Uma boa coelha deve possuir de 8 a 10 mamas, bem constituídas, o que é muito importante para a criação e desenvolvimento de ninhadas numerosas, além apresentar uma pélvis larga e profunda que proporciona um bom parto, eliminando-se das criações fêmeas que apresentem a pélvis deformada ou estreita. A medida que nos machos é favoravel demonstrar um temperamento fogoso e vivaz, como sinal de saúde e vitalidade, nas fêmeas é preferível um caráter tranquilo, a timidez e o nervosismo podem repercutir desfavoravelmente no parto e no cuidado da ninhada (abortos, abandono das crias, canibalismo, etc).
O êxito da produção não depende somente de que a coelha reuna as condições adequadas para ele, sua alimentação deve ser nutritiva e vitaminada, porém não é conveniente que as fêmeas estejam demasiadas gordas, muitas vezes parindo poucos filhotes, quase sempre de tamanho pequeno e muitas vezes mortos ou que produzam quantidade de leite insuficiente e que cuidem mal as suas crias.
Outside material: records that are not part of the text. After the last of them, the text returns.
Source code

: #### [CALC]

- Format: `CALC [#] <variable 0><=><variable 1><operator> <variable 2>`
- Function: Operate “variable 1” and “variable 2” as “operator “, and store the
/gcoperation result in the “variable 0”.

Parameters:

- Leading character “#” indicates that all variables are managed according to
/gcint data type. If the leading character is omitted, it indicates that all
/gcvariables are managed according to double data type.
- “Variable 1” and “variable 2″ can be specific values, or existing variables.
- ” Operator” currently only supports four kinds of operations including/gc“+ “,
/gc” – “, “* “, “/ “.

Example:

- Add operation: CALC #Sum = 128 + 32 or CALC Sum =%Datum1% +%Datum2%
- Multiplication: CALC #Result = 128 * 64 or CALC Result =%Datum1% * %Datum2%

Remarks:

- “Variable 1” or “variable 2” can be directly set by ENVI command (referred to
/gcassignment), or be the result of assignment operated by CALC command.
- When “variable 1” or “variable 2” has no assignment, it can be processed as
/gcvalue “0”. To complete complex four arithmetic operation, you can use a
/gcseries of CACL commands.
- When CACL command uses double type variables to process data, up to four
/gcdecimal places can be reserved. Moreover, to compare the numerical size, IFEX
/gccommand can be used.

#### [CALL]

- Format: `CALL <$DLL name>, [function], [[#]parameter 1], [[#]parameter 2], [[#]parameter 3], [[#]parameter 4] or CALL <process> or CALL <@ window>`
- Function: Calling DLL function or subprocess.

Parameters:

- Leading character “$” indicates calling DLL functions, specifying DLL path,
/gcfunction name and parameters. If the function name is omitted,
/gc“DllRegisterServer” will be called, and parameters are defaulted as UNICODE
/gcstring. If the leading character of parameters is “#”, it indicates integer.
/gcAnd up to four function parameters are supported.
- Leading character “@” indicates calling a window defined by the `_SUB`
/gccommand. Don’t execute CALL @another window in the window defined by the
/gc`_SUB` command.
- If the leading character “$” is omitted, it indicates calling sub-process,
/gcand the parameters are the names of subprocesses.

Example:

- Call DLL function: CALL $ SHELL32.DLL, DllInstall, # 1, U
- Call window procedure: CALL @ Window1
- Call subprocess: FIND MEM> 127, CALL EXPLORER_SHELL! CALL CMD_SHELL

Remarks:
terça-feira, 19 de janeiro de 2010

O CRESCIMENTO DO COELHO

De acordo com alguns estudos e experiências, destacamos alguns resultados no que diz respeito ao crescimento dos coelhos.
* O crescimento nas primeiras semanas é aproximadamente similar, tanto para o macho como para a fêmea.
* A partir da 15ª semana as fêmeas adquirem maior desenvolvimento em relação ao macho.
* Observa-se um crescimento maior nas primeiras semanas de vida do que nas seguintes.
* Na primeira semana o coelho duplica o seu peso, ficando o seu peso aos 2 meses de idade 20 a 25 vezes superior ao que apresentava ao nascer.
* Praticamente não existe crescimento decorridas as 25 semanas de vida, mas até pelo contrário, observamos uma redução, por menor que seja.
* Examinando as curvas individuais de crescimento observam-se irregularidades e anomalias que ocorrem e são difíceis de serem registradas e levadas em conta em um estudo, e que influem no desenvolvimento dos animais, tais como: variações na alimentação, climáticas, ambientais, etc.
Temos que observar que aos períodos de decadência no crescimento, seguem outros períodos de crescimento compensatório, terminando o coelho por adquirir o peso que lhe corresponde segundo as suas características, podendo-se dizer que cada animal goza da propriedade de adquirir um peso determinado; mas isto somente ocorre (crescimento de compensação) quando o atraso no crescimento tenha sido por causas acidentais, excluindo-se os fatores hereditários.